Although it’s called black dhal, the finished dish is actually a chocolaty brown colour, however, the uncooked black lentils are little white gems with a black husk. I’d never come across black lentils (also known as urad dhal or black gram), and thought that I’d struggle to find them. Luckily, I have a very handy International Supermarket on my high street, which as its’ name suggests, sells a wealth of international produce. If you can’t find what you need in here, you won’t find it anywhere. Having hunted the ‘grains pulses wall’ (yes, you heard right, there is a wall of grains and pulses), I came across Urid Dal. Not sure whether I’d found what I needed, I bought it anyway, and with the help of Google discovered it was just what I needed. Hoorah.
Now, back to the dhal itself. While it takes a whopping 2-3 hours for this beautiful, smoky dhal to reach maturity on the hob, you can throw the ingredients together in about 15 minutes then leave it alone, bar a few stirs every now and again.
Anna uses dried pulses for her dhal, I’m usually a fan of already hydrated beans and lentils in tins as I can’t be bothered or generally forget to soak them overnight. Luckily, Ms Jones does mention in the recipe, that although ideally you should soak the lentils and kidney beans (they’re also used in this recipe) overnight, you can get away with soaking them for just a couple of hours, you’ll just have to increase the cooking time.

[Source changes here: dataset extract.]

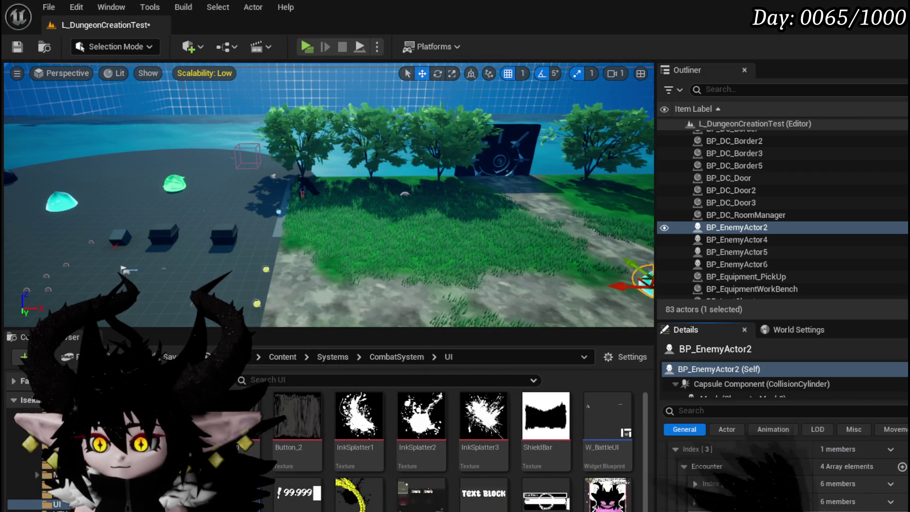
pyautogui.rightClick(749, 501)
pyautogui.click(799, 488)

With the dhal bubbling away on the hob, there was plenty of time for a long game of traffic jams with the toddler’s toy cars and a few episodes of Peppa Pig.
I served the dhal topped with yoghurt and coriander with charred chapattis.
The verdict from the toddler: When asked if he’d like to try to dhal he replied with an usually polite: ‘No thank you.’
The verdict from the husband: ‘It’s nice. It’s got a kind of Mexican smoky beans thing going on.’ Not bad husband, as Anna describes the dish as ‘half barbeque Boston beans and half creamy spiced masala’.
The verdict from the cook: ‘It’s done the trick, I can breathe again…’
- 200g whole dried black lentils
- 100g dried kidney beans
- Groundnut oil or coconut oil for frying
- 2 onions, peeled and finely chopped
- 1 tsp cumin seeds
- 2 cardamom pods, split
- 1 tsp turmeric
- ½ tsp red chilli powder
- 1 tsp fennel seeds
- 3 cloves of garlic, peeled and finely chopped
- A thumb-sized piece of ginger peeled and finely chopped
- 2 tbsp tomato puree
- 2 tomatoes, finely chopped
- A small bunch of fresh coriander, leaves picked and roughly chopped.
- Soak the lentils and beans in a bowl of cold water – overnight ideally, but a few hours will do/
- Heat the oil in a pan and fry the onions for 10-15 minutes until soft and lightly browned. Add the dry spices, garlic, ginger and tomato puree and stir for a couple of minutes.
- Drain the lentils and beans and add to the pan with the chopped tomatoes and 2 litres of cold water. Bring to boil, then turn the pan down to a gentle simmer, cover with a lid and leave to cook for 2-3 hours, until the beans and the lentils are cooked and the liquor has thickened. Occasionally stir the dhal and top up with water if it becomes too dry.
- Once cooked, mash about half the beans and lentils with a potato masher, then add to the pan – this makes the dhal nice and creamy.
- Serve in a bowls topped with a little yoghurt, fresh coriander and naan bread or chapattis.